One innovative action is to work with the province to use the Memorial or St. Joseph sites for transitional ALC beds.

“The problem is that existing provincial regulations would require a $15 million investment to renovate the Memorial building, for example. Let's face it, the economic situation is such for the province that it is no longer business as usual.”

Gordon proposed that the stakeholders work to come up with a plan that did not require an expensive renovation.

“We have to come up with a made-in-Sudbury model that is not an ALC or LTC designated facility, thereby circumventing the regulatory requirements of the province. Let us then go to the province and they can tweak what we come up with. I think they will be happy because they desperately need a model like this for many other cities elsewhere in southern Ontario and the north,” he said.

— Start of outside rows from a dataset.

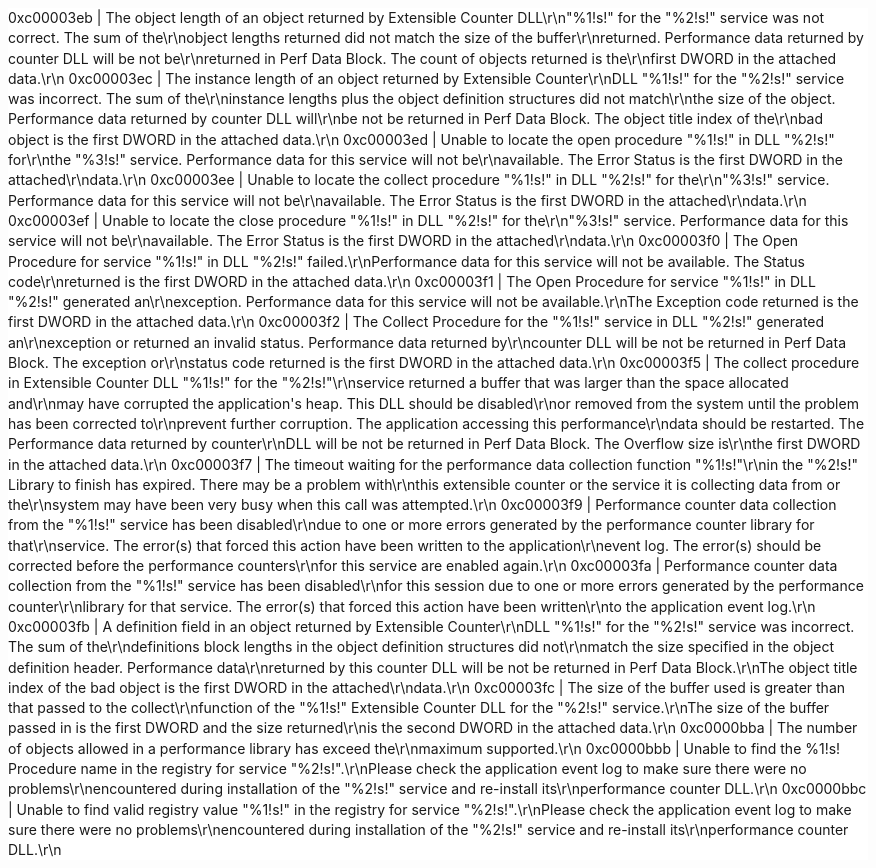 0xc00003eb | The object length of an object returned by Extensible Counter DLL\r\n"%1!s!" for the "%2!s!" service was not correct. The sum of the\r\nobject lengths returned did not match the size of the buffer\r\nreturned.  Performance data returned by counter DLL will be not be\r\nreturned in Perf Data Block. The count of objects returned is the\r\nfirst DWORD in the attached data.\r\n
0xc00003ec | The instance length of an object returned by Extensible Counter\r\nDLL "%1!s!" for the "%2!s!" service was incorrect. The sum of the\r\ninstance lengths plus the object definition structures did not match\r\nthe size of the object. Performance data returned by counter DLL will\r\nbe not be returned in Perf Data Block. The object title index of the\r\nbad object is the first DWORD in the attached data.\r\n
0xc00003ed | Unable to locate the open procedure "%1!s!" in DLL "%2!s!" for\r\nthe "%3!s!" service. Performance data for this service will not be\r\navailable. The Error Status is the first DWORD in the attached\r\ndata.\r\n
0xc00003ee | Unable to locate the collect procedure "%1!s!" in DLL "%2!s!" for the\r\n"%3!s!" service. Performance data for this service will not be\r\navailable. The Error Status is the first DWORD in the attached\r\ndata.\r\n
0xc00003ef | Unable to locate the close procedure "%1!s!" in DLL "%2!s!" for the\r\n"%3!s!" service. Performance data for this service will not be\r\navailable. The Error Status is the first DWORD in the attached\r\ndata.\r\n
0xc00003f0 | The Open Procedure for service "%1!s!" in DLL "%2!s!" failed.\r\nPerformance data for this service will not be available. The Status code\r\nreturned is the first DWORD in the attached data.\r\n
0xc00003f1 | The Open Procedure for service "%1!s!" in DLL "%2!s!" generated an\r\nexception. Performance data for this service will not be available.\r\nThe Exception code returned is the first DWORD in the attached data.\r\n
0xc00003f2 | The Collect Procedure for the "%1!s!" service in DLL "%2!s!" generated an\r\nexception or returned an invalid status. Performance data returned by\r\ncounter DLL will be not be returned in Perf Data Block. The exception or\r\nstatus code returned is the first DWORD in the attached data.\r\n
0xc00003f5 | The collect procedure in Extensible Counter DLL "%1!s!" for the "%2!s!"\r\nservice returned a buffer that was larger than the space allocated and\r\nmay have corrupted the application's heap. This DLL should be disabled\r\nor removed from the system until the problem has been corrected to\r\nprevent further corruption. The application accessing this performance\r\ndata should be restarted.  The Performance data returned by counter\r\nDLL will be not be returned in Perf Data Block. The Overflow size is\r\nthe first DWORD in the attached data.\r\n
0xc00003f7 | The timeout waiting for the performance data collection function "%1!s!"\r\nin the "%2!s!" Library to finish has expired. There may be a problem with\r\nthis extensible counter or the service it is collecting data from or the\r\nsystem may have been very busy when this call was attempted.\r\n
0xc00003f9 | Performance counter data collection from the "%1!s!" service has been disabled\r\ndue to one or more errors generated by the performance counter library for that\r\nservice. The error(s) that forced this action have been written to the application\r\nevent log. The error(s) should be corrected before the performance counters\r\nfor this service are enabled again.\r\n
0xc00003fa | Performance counter data collection from the "%1!s!" service has been disabled\r\nfor this session due to one or more errors generated by the performance counter\r\nlibrary for that service. The error(s) that forced this action have been written\r\nto the application event log.\r\n
0xc00003fb | A definition field in an object returned by Extensible Counter\r\nDLL "%1!s!" for the "%2!s!" service was incorrect. The sum of the\r\ndefinitions block lengths in the object definition structures did not\r\nmatch the size specified in the object definition header. Performance data\r\nreturned by this counter DLL will be not be returned in Perf Data Block.\r\nThe object title index of the bad object is the first DWORD in the attached\r\ndata.\r\n
0xc00003fc | The size of the buffer used is greater than that passed to the collect\r\nfunction of the "%1!s!" Extensible Counter DLL for the "%2!s!" service.\r\nThe size of the buffer passed in is the first DWORD and the size returned\r\nis the second DWORD in the attached data.\r\n
0xc0000bba | The number of objects allowed in a performance library has exceed the\r\nmaximum supported.\r\n
0xc0000bbb | Unable to find the %1!s! Procedure name in the registry for service "%2!s!".\r\nPlease check the application event log to make sure there were no problems\r\nencountered during installation of the "%2!s!" service and re-install its\r\nperformance counter DLL.\r\n
0xc0000bbc | Unable to find valid registry value "%1!s!" in the registry for service "%2!s!".\r\nPlease check the application event log to make sure there were no problems\r\nencountered during installation of the "%2!s!" service and re-install its\r\nperformance counter DLL.\r\n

“Let us use the ALC money we get for a more effective purpose in another way.”

Gordon also mentioned bringing in the private sector to be part of the community solution.

“We already have private nursing homes. We need more. I know of some developers who are interested already and want to contribute their talents to this crisis. We have to approach them properly.”

Gordon finished his presentation by repeating the U.S. President-elect Barack Obama mantra “Yes We Can.”

“I was once told we never could get a regional cancer centre or a medical school. But you know what, we did it. So too with this crisis. Yes we can. Now where have I heard that before?”